# Instructions to follow:
Rewrite the stretch of the biography excerpt from "In Paris and" through "him international renown.", changing "oratorio" to "cantata".

# Extract:
After the war, he did welfare work, establishing an orphanage for war orphans, and teaching music in Tongyeong and Busan. After the armistice ceasing hostilities in the Korean War in 1953, he began teaching at the Seoul National University. He received the Seoul City Culture Award in 1955, and traveled to Europe the following year to finish his musical studies.
In Paris and West Berlin, he studied contemporary music under Pierre Revel, Boris Blacher, Josef Rufer, and Reinhard Schwarz-Schilling. He attended the International Summer Courses of Contemporary Music in Darmstadt, and began his career in Europe with premieres of his Five Pieces for Piano and Music for Seven Instruments. His music was recognized for its fusion of East Asian and Western classical musical traditions. The premiere of his oratorio Om mani padme hum in 1965 and Réak in 1966 gave him international renown.
He first visited North Korea in 1963,[1] and returned there several times after 1979, and promoted the idea of a joint concert featuring musicians from both Koreas, which finally took place in 1990. Yun settled in West Berlin in 1964, and, in 1967, became involved in the East Berlin spy incident. On June 17, he was kidnapped by the South Korean secret police, along with his wife I Soo-ja and many Korean students in West Berlin. He was taken to Seoul, condemned for espionage and sentenced to life imprisonment. A worldwide petition led by Igor Stravinsky and Herbert von Karajan was presented to the South Korean government, signed by approximately 200 artists, including Luigi Dallapiccola, Hans Werner Henze, Heinz Holliger, Mauricio Kagel, Joseph Keilberth, Otto Klemperer, György Ligeti, Arne Mellnas, Per Nørgård, and Karlheinz Stockhausen. Yun I-sang was released and exiled in 1969, returning to West Berlin. He was not allowed to visit South Korea again. He was granted asylum by West Germany, eventually becoming a naturalised German citizen.[2]
He taught at the Hanover Academy of Music for a year, and was Professor of Composition at the Hochschule der Künste in West Berlin from 1970 to 1985. He obtained German citizenship in 1971. From 1973 he began participating in organizations and conferences in Japan and the United States calling for the democratization of South Korea, and the reunification of the country.

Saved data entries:
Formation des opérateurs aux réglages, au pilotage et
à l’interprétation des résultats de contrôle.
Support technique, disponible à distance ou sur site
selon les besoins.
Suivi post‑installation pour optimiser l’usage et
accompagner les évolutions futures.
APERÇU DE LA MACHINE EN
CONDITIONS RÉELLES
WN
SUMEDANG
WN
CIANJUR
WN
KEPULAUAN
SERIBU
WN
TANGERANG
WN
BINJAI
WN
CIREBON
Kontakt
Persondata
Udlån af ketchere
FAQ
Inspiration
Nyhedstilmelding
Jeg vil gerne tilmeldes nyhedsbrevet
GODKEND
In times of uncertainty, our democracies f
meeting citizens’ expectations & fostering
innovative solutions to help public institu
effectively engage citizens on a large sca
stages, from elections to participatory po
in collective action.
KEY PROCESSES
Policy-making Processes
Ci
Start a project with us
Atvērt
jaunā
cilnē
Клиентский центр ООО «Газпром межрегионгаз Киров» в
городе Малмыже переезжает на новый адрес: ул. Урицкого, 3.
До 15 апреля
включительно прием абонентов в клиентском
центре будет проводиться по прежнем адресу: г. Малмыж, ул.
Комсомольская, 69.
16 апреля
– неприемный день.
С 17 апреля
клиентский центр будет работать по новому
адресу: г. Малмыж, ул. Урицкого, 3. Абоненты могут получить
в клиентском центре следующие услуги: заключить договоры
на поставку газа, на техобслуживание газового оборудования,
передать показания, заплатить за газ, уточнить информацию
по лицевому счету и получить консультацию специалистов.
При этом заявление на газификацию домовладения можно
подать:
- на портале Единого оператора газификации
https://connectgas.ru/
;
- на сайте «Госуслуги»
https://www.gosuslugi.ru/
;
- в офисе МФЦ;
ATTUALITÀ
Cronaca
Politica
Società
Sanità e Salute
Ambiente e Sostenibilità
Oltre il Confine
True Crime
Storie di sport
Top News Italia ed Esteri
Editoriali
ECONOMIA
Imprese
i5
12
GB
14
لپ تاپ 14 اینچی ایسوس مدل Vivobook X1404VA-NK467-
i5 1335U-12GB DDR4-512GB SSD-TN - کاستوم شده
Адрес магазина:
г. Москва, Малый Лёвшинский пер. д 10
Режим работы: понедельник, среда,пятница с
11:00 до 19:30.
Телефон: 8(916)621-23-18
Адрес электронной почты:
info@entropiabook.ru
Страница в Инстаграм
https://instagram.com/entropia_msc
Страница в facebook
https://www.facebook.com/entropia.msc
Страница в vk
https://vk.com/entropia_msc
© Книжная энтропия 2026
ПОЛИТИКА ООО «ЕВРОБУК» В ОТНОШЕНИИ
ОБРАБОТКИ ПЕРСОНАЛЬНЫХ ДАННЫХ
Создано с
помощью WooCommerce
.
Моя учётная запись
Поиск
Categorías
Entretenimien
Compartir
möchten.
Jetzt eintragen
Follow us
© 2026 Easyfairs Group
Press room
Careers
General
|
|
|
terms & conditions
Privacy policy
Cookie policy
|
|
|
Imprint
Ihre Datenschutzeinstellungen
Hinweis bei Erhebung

# Solution to the problem:
In Paris and West Berlin, he studied contemporary music under Pierre Revel, Boris Blacher, Josef Rufer, and Reinhard Schwarz-Schilling. He attended the International Summer Courses of Contemporary Music in Darmstadt, and began his career in Europe with premieres of his Five Pieces for Piano and Music for Seven Instruments. His music was recognized for its fusion of East Asian and Western classical musical traditions. The premiere of his cantata Om mani padme hum in 1965 and Réak in 1966 gave him international renown.